> _How to complete this task_: Extract the line that contains "178 210 58.03" and every line after it to the end of the records below, exactly as written and nothing else.

Saved entries:

○ ○ ○ ○ ○ ○ ○

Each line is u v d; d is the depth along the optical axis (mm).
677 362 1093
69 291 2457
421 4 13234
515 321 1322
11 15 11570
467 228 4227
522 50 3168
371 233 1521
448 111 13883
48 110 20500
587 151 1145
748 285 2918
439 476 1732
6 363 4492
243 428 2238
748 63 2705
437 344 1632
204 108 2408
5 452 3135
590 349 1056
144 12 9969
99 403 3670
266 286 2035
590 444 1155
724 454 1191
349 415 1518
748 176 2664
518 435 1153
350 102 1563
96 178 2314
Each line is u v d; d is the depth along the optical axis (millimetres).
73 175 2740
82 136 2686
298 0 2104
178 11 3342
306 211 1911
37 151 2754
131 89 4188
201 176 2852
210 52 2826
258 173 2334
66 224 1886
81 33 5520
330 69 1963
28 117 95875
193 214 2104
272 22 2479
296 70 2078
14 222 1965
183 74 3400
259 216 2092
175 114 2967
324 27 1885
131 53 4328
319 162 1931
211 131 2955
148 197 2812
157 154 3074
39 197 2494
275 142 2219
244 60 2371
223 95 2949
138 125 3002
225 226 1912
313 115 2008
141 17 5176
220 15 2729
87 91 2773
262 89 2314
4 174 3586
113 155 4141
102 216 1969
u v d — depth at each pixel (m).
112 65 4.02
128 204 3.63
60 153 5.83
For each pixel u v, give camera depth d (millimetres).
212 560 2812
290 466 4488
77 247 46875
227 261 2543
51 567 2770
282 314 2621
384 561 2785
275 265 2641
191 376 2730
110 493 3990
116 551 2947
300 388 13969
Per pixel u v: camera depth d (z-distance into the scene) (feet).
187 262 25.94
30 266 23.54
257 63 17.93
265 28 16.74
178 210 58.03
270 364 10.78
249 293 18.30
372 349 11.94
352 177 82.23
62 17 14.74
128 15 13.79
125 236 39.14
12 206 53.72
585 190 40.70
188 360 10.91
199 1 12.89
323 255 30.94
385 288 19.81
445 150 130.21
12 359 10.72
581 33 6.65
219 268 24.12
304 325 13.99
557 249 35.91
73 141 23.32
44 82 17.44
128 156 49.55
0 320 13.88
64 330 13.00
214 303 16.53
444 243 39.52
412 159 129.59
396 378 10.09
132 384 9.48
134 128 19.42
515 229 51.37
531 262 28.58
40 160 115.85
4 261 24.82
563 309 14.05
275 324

○ ○ ○ ○ ○ ○ ○

> _Output below_:
178 210 58.03
270 364 10.78
249 293 18.30
372 349 11.94
352 177 82.23
62 17 14.74
128 15 13.79
125 236 39.14
12 206 53.72
585 190 40.70
188 360 10.91
199 1 12.89
323 255 30.94
385 288 19.81
445 150 130.21
12 359 10.72
581 33 6.65
219 268 24.12
304 325 13.99
557 249 35.91
73 141 23.32
44 82 17.44
128 156 49.55
0 320 13.88
64 330 13.00
214 303 16.53
444 243 39.52
412 159 129.59
396 378 10.09
132 384 9.48
134 128 19.42
515 229 51.37
531 262 28.58
40 160 115.85
4 261 24.82
563 309 14.05
275 324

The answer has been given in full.